Aside from going bang, it's the ability to time the bang that makes bombs useful. And dangerous.

So while explosive devices are grabbing headlines around the world for all the wrong reasons, employed by titles such as iBlast Moki, Boom It Up, Implode! they continue to be a staple gameplay device.

Light the touch paper

A physics-based puzzler, Doodle Bomb doesn't let you change your bombs' fusing, but thanks to its mechanically oriented levels timing is a key element to getting the job done.

In simple terms, that job is getting the Bomb Master to the level exit using as few bombs as possible. Starting out, this is fairly easy. All you have to do is loft a bomb close enough to the green door control button to blow it up, thus opening the door and enabling the Bomb Master to make his escape.

You throw a bomb by tapping anywhere on the screen. The farther you are from the Bomb Master - who's hiding somewhere in the level - the stronger the throw. You can also tilt your iPhone or iPod touch to get the bomb to roll closer to your target once it's landed.

Mechanical engineering

Of course, such problems wouldn't make for a very interesting game, so in short measure the levels become more complex. This typically involves machinery such as magnets, pipes and hinged floors, each of which are controlled by their own blue control buttons.

Other examples are moving platforms and gears, which are activated the same way but only move for a fixed period, which is why timing is important.

There are also red hatched parts of the scenery with which bombs will explode on impact, letting the blast through. Then there are the bizarre mice, which act as springs and enable you to bounce bombs off them and into the air.

Other obstacles include soldiers who shoot and explode your bombs in mid-air unless you stun them by bouncing a bomb off their heads. Or if you can get a bomb to roll behind them, you can blow their heads clean off.

The way these items are combined results in levels which range from incredibly simple to fiendishly difficult. Although each level is graded with a goal for the number of bombs you should use - meeting this will reward you with a Bomb Badge - you can actually use as many as you like.

Demands of the game

Making Doodle Bomb so easy ensures you keep playing the game. Indeed, you can choose any of the first 35 levels in any order. You have to collect all 35 Bomb Badges to unlock the remaining 15 levels.

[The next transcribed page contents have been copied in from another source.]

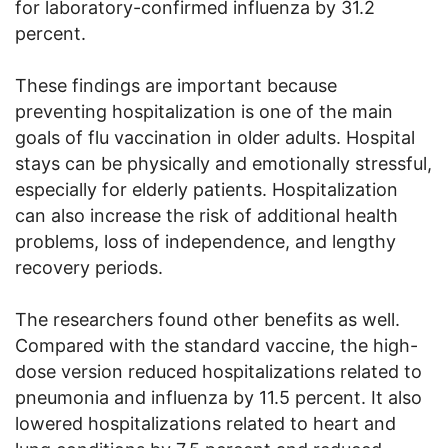
for laboratory-confirmed influenza by 31.2
percent.
These findings are important because
preventing hospitalization is one of the main
goals of flu vaccination in older adults. Hospital
stays can be physically and emotionally stressful,
especially for elderly patients. Hospitalization
can also increase the risk of additional health
problems, loss of independence, and lengthy
recovery periods.
The researchers found other benefits as well.
Compared with the standard vaccine, the high-
dose version reduced hospitalizations related to
pneumonia and influenza by 11.5 percent. It also
lowered hospitalizations related to heart and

The issue with this approach, however, is that the game's level design isn't as well honed as it would otherwise need to be.

Indeed, it's suggested you can play the game two ways: quick firing as many bombs as you like, or carefully placing them. Obviously it's not true as you can only play the first 35 levels this way.

And even there, weak level design is apparent.

Sometimes, as in level 32, which has you firing bombs through narrow holes to be knocked into blue control units by spheres bouncing off mice in order to activate a pulley system, the timing of the moving parts and the bombs just isn't right.

Your reaction to what could be seen as the dereliction of the game designer's duty in favour of player's freedom will probably define what you think about Doodle Bomb.

For me, it's just too open-ended. I'd prefer more rigour, both in terms of the level design and the timing of the various moving elements, and what's asked of me as a player.

Indeed, some of the latter levels come across as being a bit silly in terms of what they demand of the player. In this way, a pleasant game in its early stages becomes too random and frustrating to be enjoyable.

Overall, then, Doodle Bomb is more of a damp squib than a big bang.